Stored records

■ ■ ■ ■ ■

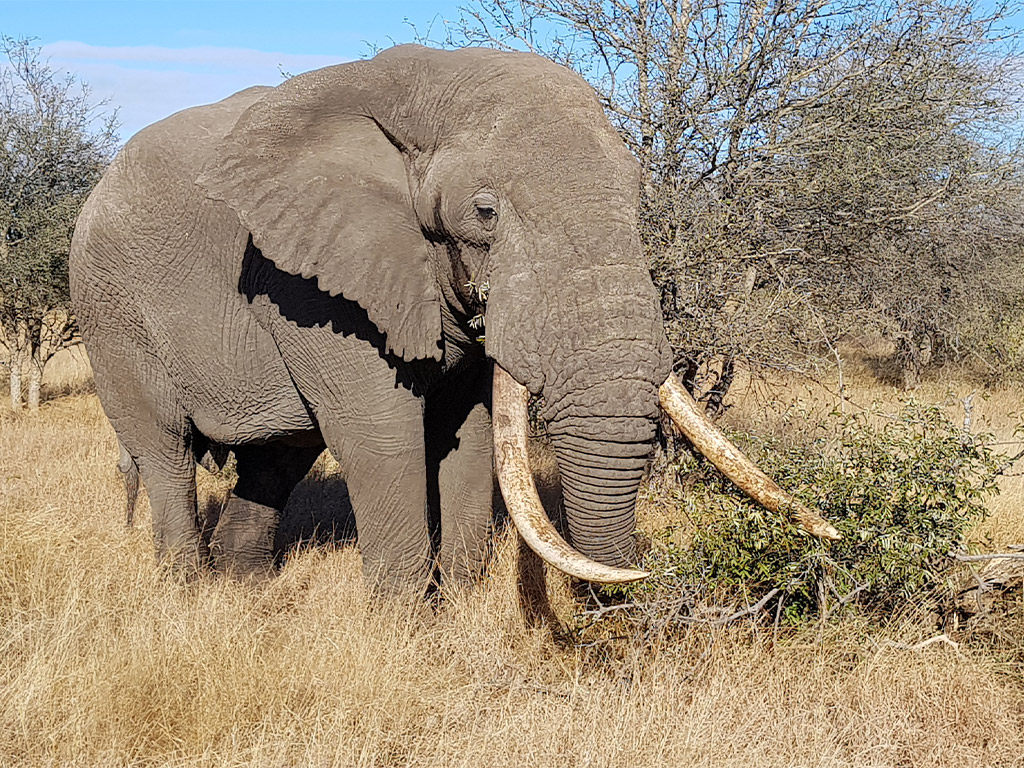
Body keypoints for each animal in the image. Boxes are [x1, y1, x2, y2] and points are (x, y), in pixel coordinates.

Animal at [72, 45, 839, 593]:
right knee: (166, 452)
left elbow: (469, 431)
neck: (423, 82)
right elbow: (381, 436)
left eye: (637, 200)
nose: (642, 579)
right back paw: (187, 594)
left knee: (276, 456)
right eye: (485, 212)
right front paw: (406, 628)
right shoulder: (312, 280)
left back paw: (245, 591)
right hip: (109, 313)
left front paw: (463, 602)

■ ■ ■ ■ ■

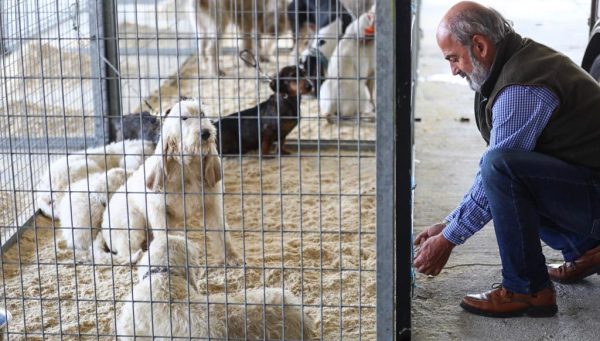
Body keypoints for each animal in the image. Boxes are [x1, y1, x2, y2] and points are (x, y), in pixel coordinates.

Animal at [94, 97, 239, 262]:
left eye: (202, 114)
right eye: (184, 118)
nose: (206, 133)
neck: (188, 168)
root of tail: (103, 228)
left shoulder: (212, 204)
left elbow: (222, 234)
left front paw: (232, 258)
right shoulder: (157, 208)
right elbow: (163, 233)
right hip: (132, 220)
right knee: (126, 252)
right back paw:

■ ■ ■ ■ ■

Description of the task
When a line in the records above contains the word "shoulder", copy it.

Answer below
right shoulder: (312, 280)
left shoulder: (212, 204)
right shoulder: (157, 208)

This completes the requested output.